* Task statement: Your answer should consist of the lines in the data below that contain "medier".

* Task data:
*** Begin section ***

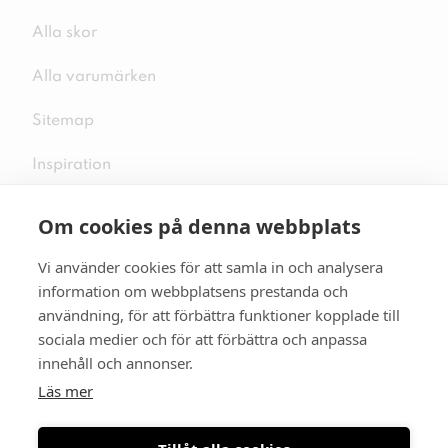
Alla skor
Alla varumärken
Sitemap
Inspiration
Om cookies på denna webbplats
Vi använder cookies för att samla in och analysera
Följ oss på sociala medier
information om webbplatsens prestanda och
användning, för att förbättra funktioner kopplade till
sociala medier och för att förbättra och anpassa
innehåll och annonser.
Se mer skor:
skopunkten.se
Läs mer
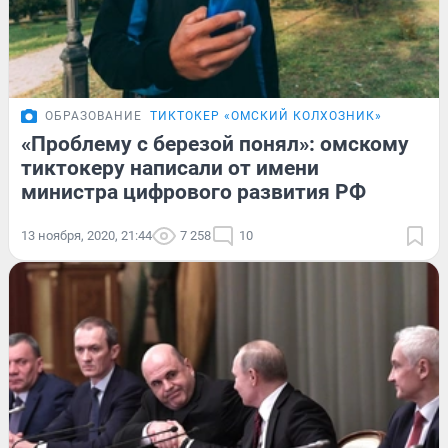
ОБРАЗОВАНИЕ
ТИКТОКЕР «ОМСКИЙ КОЛХОЗНИК»
«Проблему с березой понял»: омскому
тиктокеру написали от имени
министра цифрового развития РФ
13 ноября, 2020, 21:44
7 258
10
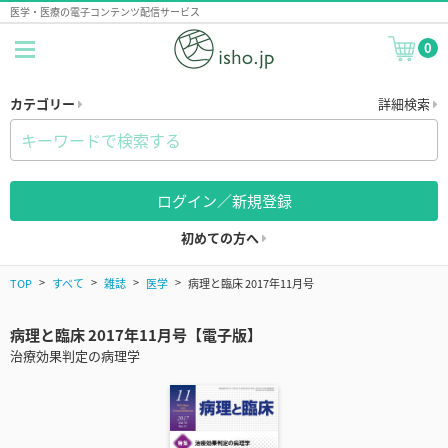
医学・医療の電子コンテンツ配信サービス
0
カテゴリー
詳細検索
ログイン／新規登録
初めての方へ
TOP
すべて
雑誌
医学
病理と臨床 2017年11月号
病理と臨床 2017年11月号【電子版】
治療効果判定の病理学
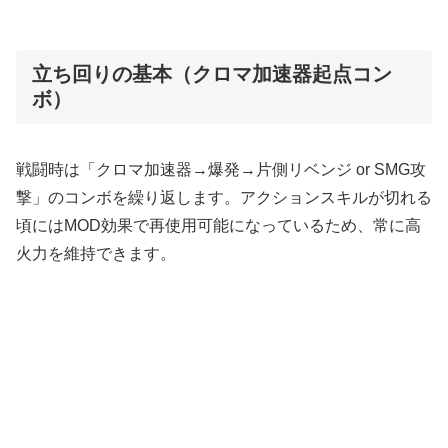
立ち回りの基本（クロマ加速器起点コン
ボ）
戦闘時は「クロマ加速器→爆発→片側リベンジ or SMG攻
撃」のコンボを繰り返します。アクションスキルが切れる
頃にはMOD効果で再使用可能になっているため、常に高
火力を維持できます。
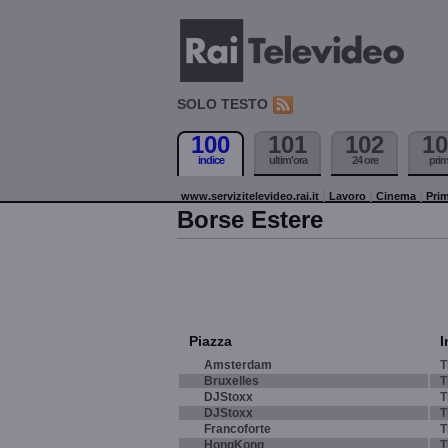
SOLO TESTO
100
101
102
10
indice
ultim'ora
24 ore
pri
www.servizitelevideo.rai.it
Lavoro
Cinema
Prim
Borse Estere
Piazza
I
Amsterdam
T
Bruxelles
T
DJStoxx
T
DJStoxx
T
Francoforte
T
HongKong
T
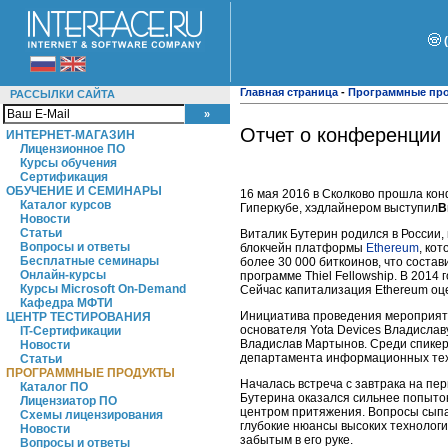
Главная страница
-
Программные пр
РАССЫЛКИ САЙТА
Отчет о конференции 
ИНТЕРНЕТ-МАГАЗИН
Лицензионное ПО
Курсы обучения
Сертификация
ОБУЧЕНИЕ И СЕМИНАРЫ
16 мая 2016 в Сколково прошла к
Каталог курсов
Гиперкубе, хэдлайнером выступил
В
Новости
Статьи
Виталик Бутерин родился в России, 
Вопросы и ответы
блокчейн платформы
Ethereum
, ко
Бесплатные семинары
более 30 000 биткоинов, что соста
Онлайн-курсы
программе Thiel Fellowship. В 2014
Курсы Microsoft On-Demand
Сейчас капитализация Ethereum оц
Кафедра МФТИ
Инициатива проведения мероприяти
ЦЕНТР ТЕСТИРОВАНИЯ
основателя Yota Devices Владислав
IT-Сертификации
Владислав Мартынов. Среди спикеро
Новости
департамента информационных тех
Статьи
ПРОГРАММНЫЕ ПРОДУКТЫ
Началась встреча с завтрака на пе
Каталог ПО
Бутерина оказался сильнее попыток
Лицензиатор ПО
центром притяжения. Вопросы сыпал
Схемы лицензирования
глубокие нюансы высоких технологи
Новости
забытым в его руке.
Вопросы и ответы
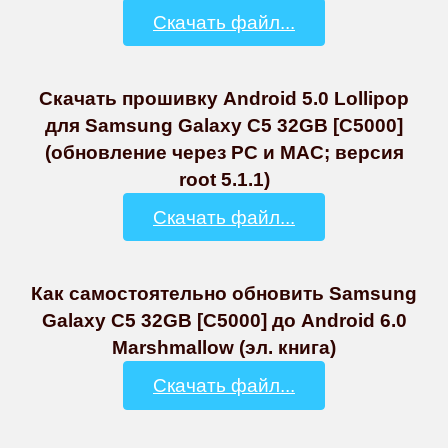
Скачать файл...
Скачать прошивку Android 5.0 Lollipop
для Samsung Galaxy C5 32GB [C5000]
(обновление через PC и MAC; версия
root 5.1.1)
Скачать файл...
Как самостоятельно обновить Samsung
Galaxy C5 32GB [C5000] до Android 6.0
Marshmallow (эл. книга)
Скачать файл...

*** End section ***

* Answer section:
Följ oss på sociala medier
sociala medier och för att förbättra och anpassa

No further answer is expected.